I have not yet watched the documentary because I don’t have a TV set and or a TV licence. Someone else has this to say about it:
“I've just watched David Attenborough's new Extinction documentary on the threat to planetary bio-diversity. It is of course well made and makes clear the deadly threats facing all life on this earth. But there was a major weakness and it can be summed up in one word: 'we'. Throughout the programme it was repeatedly said the 'we' have done this and that and 'we' are doing the other and 'we' are all responsible. The fact that there is a massive difference between the impact of the rich countries and the poor got a very brief mention but the fact there is a huge difference between giant corporations and ordinary people , between the super-rich and the world's working class was never mentioned. Nor, of course, was 'capitalism'. In reality understanding that production for profit is THE central problem is the beginning of wisdom in all of this.”

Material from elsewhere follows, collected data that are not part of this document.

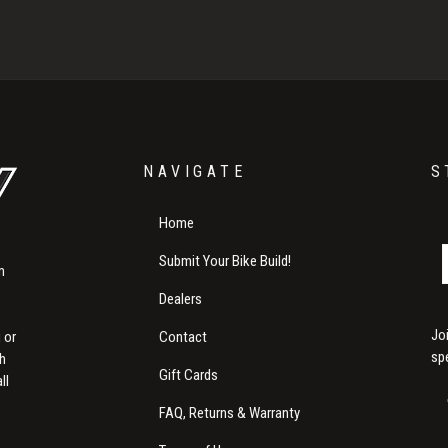
NAVIGATE
S
Home
Submit Your Bike Build!
m
Dealers
Jo
Contact
 or
sp
th
Gift Cards
ll
FAQ, Returns & Warranty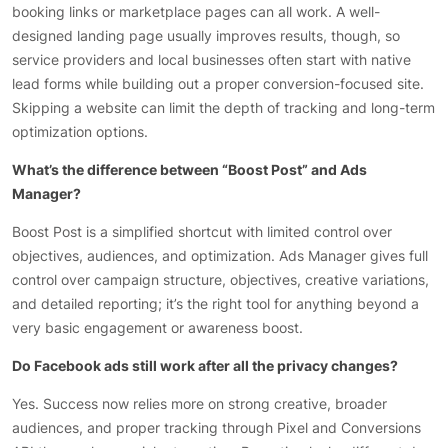
booking links or marketplace pages can all work. A well-
designed landing page usually improves results, though, so
service providers and local businesses often start with native
lead forms while building out a proper conversion-focused site.
Skipping a website can limit the depth of tracking and long-term
optimization options.
What’s the difference between “Boost Post” and Ads
Manager?
Boost Post is a simplified shortcut with limited control over
objectives, audiences, and optimization. Ads Manager gives full
control over campaign structure, objectives, creative variations,
and detailed reporting; it’s the right tool for anything beyond a
very basic engagement or awareness boost.
Do Facebook ads still work after all the privacy changes?
Yes. Success now relies more on strong creative, broader
audiences, and proper tracking through Pixel and Conversions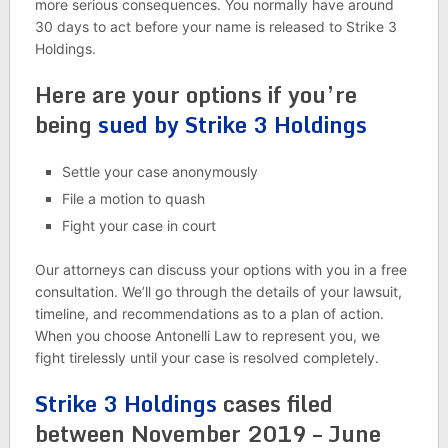
more serious consequences. You normally have around
30 days to act before your name is released to Strike 3
Holdings.
Here are your options if you’re
being
sued by Strike 3 Holdings
Settle your case anonymously
File a motion to quash
Fight your case in court
Our attorneys can discuss your options with you in a free
consultation. We’ll go through the details of your lawsuit,
timeline, and recommendations as to a plan of action.
When you choose Antonelli Law to represent you, we
fight tirelessly until your case is resolved completely.
Strike 3 Holdings
cases filed
between November 2019 – June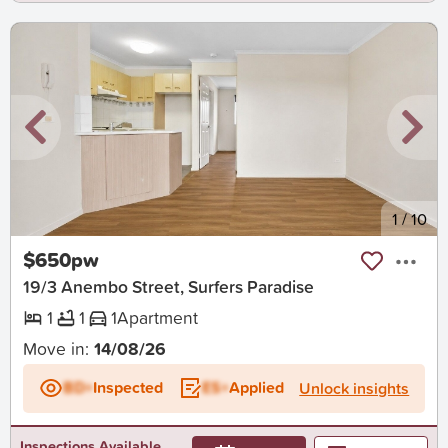
New
1
/
10
$650pw
19/3 Anembo Street, Surfers Paradise
1
1
1
Apartment
Move in:
14/08/26
BD+
Inspected
ES+
Applied
Unlock insights
Inspections Available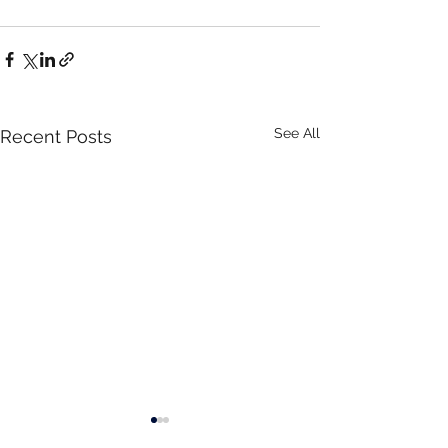
See All
Recent Posts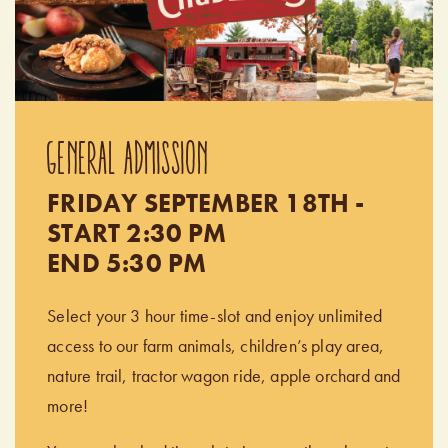
GENERAL ADMISSION
FRIDAY SEPTEMBER 18TH -
START 2:30 PM
END 5:30 PM
Select your 3 hour time-slot and enjoy unlimited
access to our farm animals, children’s play area,
nature trail, tractor wagon ride, apple orchard and
more!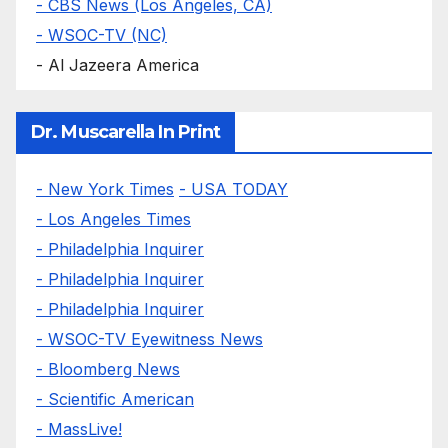
- CBS News (Los Angeles, CA)
- WSOC-TV (NC)
- Al Jazeera America
Dr. Muscarella In Print
- New York Times
- USA TODAY
- Los Angeles Times
- Philadelphia Inquirer
- Philadelphia Inquirer
- Philadelphia Inquirer
- WSOC-TV Eyewitness News
- Bloomberg News
- Scientific American
- MassLive!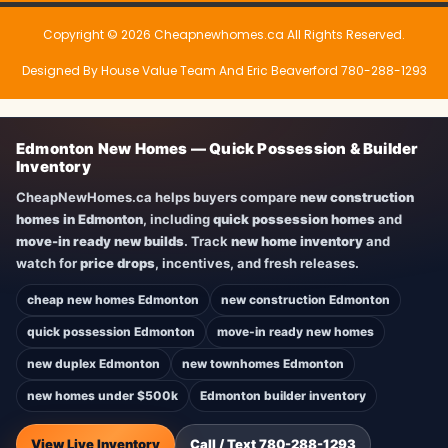
Copyright © 2026 Cheapnewhomes.ca All Rights Reserved.
Designed By House Value Team And Eric Beaverford 780-288-1293
Edmonton New Homes — Quick Possession & Builder
Inventory
CheapNewHomes.ca helps buyers compare
new construction
homes in Edmonton
, including
quick possession homes
and
move-in ready new builds
. Track
new home inventory
and
watch for
price drops
, incentives, and fresh releases.
cheap new homes Edmonton
new construction Edmonton
quick possession Edmonton
move-in ready new homes
new duplex Edmonton
new townhomes Edmonton
new homes under $500k
Edmonton builder inventory
View Live Inventory
Call / Text 780-288-1293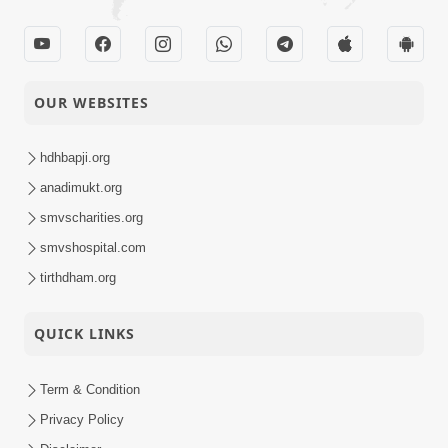
OUR WEBSITES
hdhbapji.org
anadimukt.org
smvscharities.org
smvshospital.com
tirthdham.org
QUICK LINKS
Term & Condition
Privacy Policy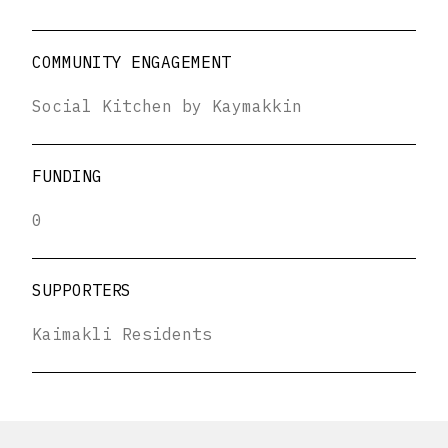
COMMUNITY ENGAGEMENT
Social Kitchen by Kaymakkin
FUNDING
0
SUPPORTERS
Kaimakli Residents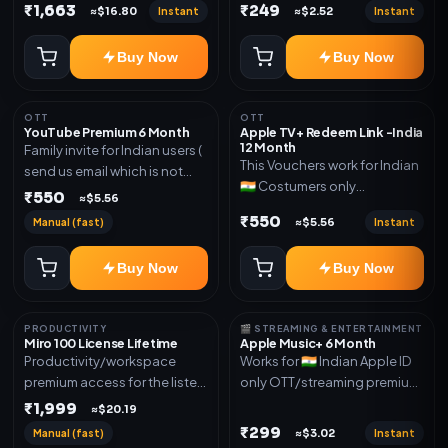
Delivery via account as
₹1,663
₹249
Instant
Instant
≈$16.80
≈$2.52
mentioned.
Buy Now
Buy Now
OTT
OTT
YouTube Premium 6 Month
Apple TV+ Redeem Link -India
12 Month
Family invite for Indian users (
This Vouchers work for Indian
send us email which is not
🇮🇳 Costumers only
Joined any family within 365
₹550
≈$5.56
OTT/streaming premium
days. Or created and send a
₹550
Manual (fast)
Instant
≈$5.56
access for the listed validity.
new email New email works
Delivery via redeem code as
worldwide OTT/streaming
Buy Now
Buy Now
mentioned
premium access for the listed
validity. Delivery via account,
subscription, invite, or
PRODUCTIVITY
🎬 STREAMING & ENTERTAINMENT
redeem code as mentioned.
Miro 100 License Lifetime
Apple Music+ 6 Month
Productivity/workspace
Works for 🇮🇳 Indian Apple ID
premium access for the listed
only OTT/streaming premium
validity. Delivery via account,
access for the listed validity.
₹1,999
≈$20.19
invite, or subscription details.
Delivery via account,
₹299
Manual (fast)
Instant
≈$3.02
subscription, invite, or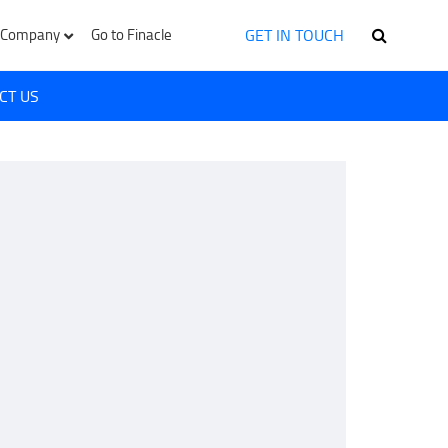
GET IN TOUCH
Company
Go to Finacle
CT US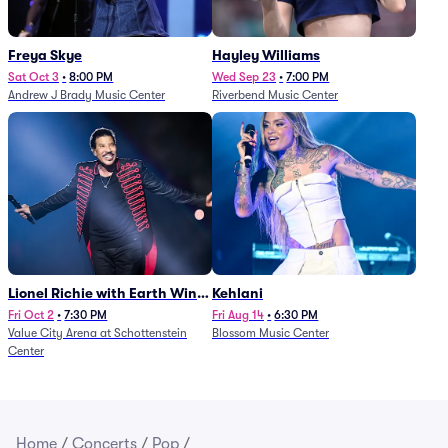
Freya Skye
Hayley Williams
Sat Oct 3
•
8:00 PM
Wed Sep 23
•
7:00 PM
Andrew J Brady Music Center
Riverbend Music Center
Lionel Richie with Earth Wind
Kehlani
and Fire (Rescheduled from
Fri Oct 2
•
7:30 PM
Fri Aug 14
•
6:30 PM
Value City Arena at Schottenstein
Blossom Music Center
6/27)
Center
Home
/
Concerts
/
Pop
/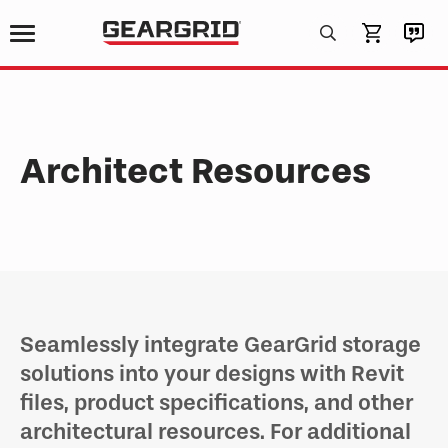
Products
search
Architect Resources
Seamlessly integrate GearGrid storage
solutions into your designs with Revit
files, product specifications, and other
architectural resources. For additional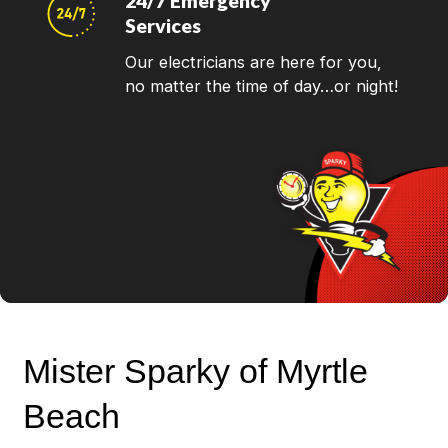
24/7 Emergency
Services
Our electricians are here for you,
no matter the time of day…or night!
Mister Sparky of Myrtle
Beach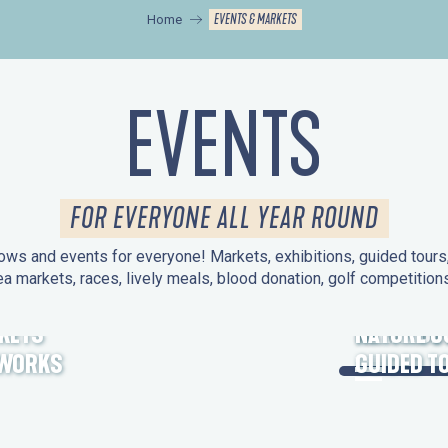
EVENTS & MARKETS
Home
EVENTS
FOR EVERYONE ALL YEAR ROUND
ws and events for everyone! Markets, exhibitions, guided tours, 
ea markets, races, lively meals, blood donation, golf competitio
KETS
HERITAGE
NATURE O
EWORKS
GUIDED T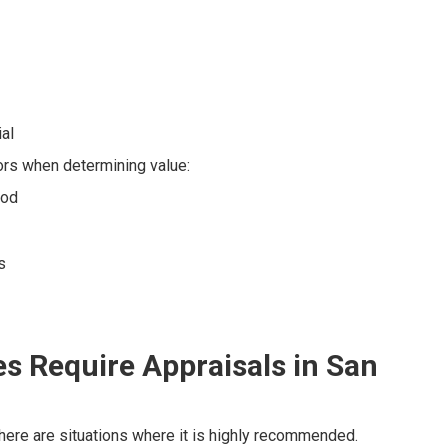
ial
ors when determining value:
ood
s
s Require Appraisals in San
 there are situations where it is highly recommended.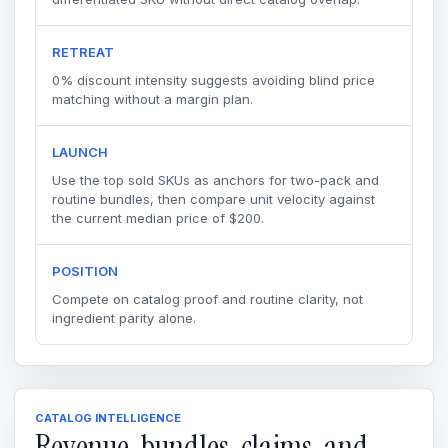
RETREAT
0% discount intensity suggests avoiding blind price
matching without a margin plan.
LAUNCH
Use the top sold SKUs as anchors for two-pack and
routine bundles, then compare unit velocity against
the current median price of $200.
POSITION
Compete on catalog proof and routine clarity, not
ingredient parity alone.
CATALOG INTELLIGENCE
Revenue, bundles, claims, and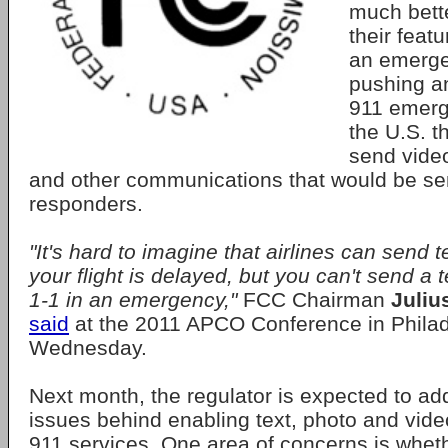
much bette
their featu
an emerge
pushing a
911 emerg
the U.S. t
send vide
and other communications that would be sent
responders.
"It's hard to imagine that airlines can send 
your flight is delayed, but you can't send a
1-1 in an emergency,"
FCC Chairman
Juliu
said
at the 2011 APCO Conference in Philad
Wednesday.
Next month, the regulator is expected to ad
issues behind enabling text, photo and vide
911 services. One area of concerns is whet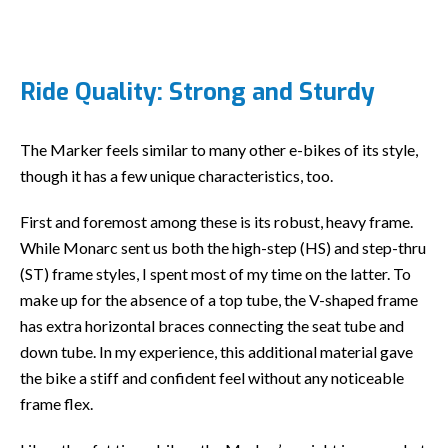
Ride Quality: Strong and Sturdy
The Marker feels similar to many other e-bikes of its style,
though it has a few unique characteristics, too.
First and foremost among these is its robust, heavy frame.
While Monarc sent us both the high-step (HS) and step-thru
(ST) frame styles, I spent most of my time on the latter. To
make up for the absence of a top tube, the V-shaped frame
has extra horizontal braces connecting the seat tube and
down tube. In my experience, this additional material gave
the bike a stiff and confident feel without any noticeable
frame flex.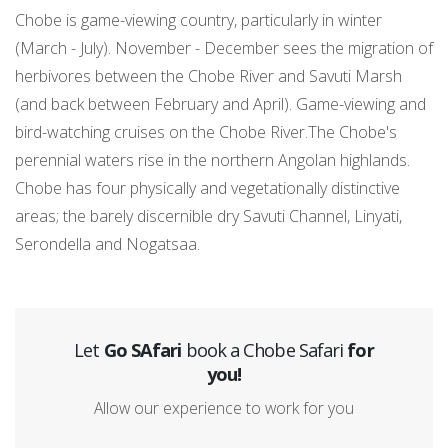
Chobe is game-viewing country, particularly in winter
(March - July). November - December sees the migration of
herbivores between the Chobe River and Savuti Marsh
(and back between February and April). Game-viewing and
bird-watching cruises on the Chobe River.The Chobe's
perennial waters rise in the northern Angolan highlands.
Chobe has four physically and vegetationally distinctive
areas; the barely discernible dry Savuti Channel, Linyati,
Serondella and Nogatsaa.
Let
Go SAfari
book a Chobe Safari
for
you!
Allow our experience to work for you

I agree. However, and not in the way Attenborough thinks and analyses, I would say that after the findings of what has been happening to nature and which most people, especially in the West have heard of and read about for years, “we” are also responsible, not only the capitalist system. We have continued “our way of life” like before except with some small amendments (reduction of using plastic bags and paper, for example).
“We” are responsible in the similar way when we vote for those who maintain the system and the regimes of corruption, wars, sales of weapons, support of brutal dictators, etc. although “we” heard of and read about all that.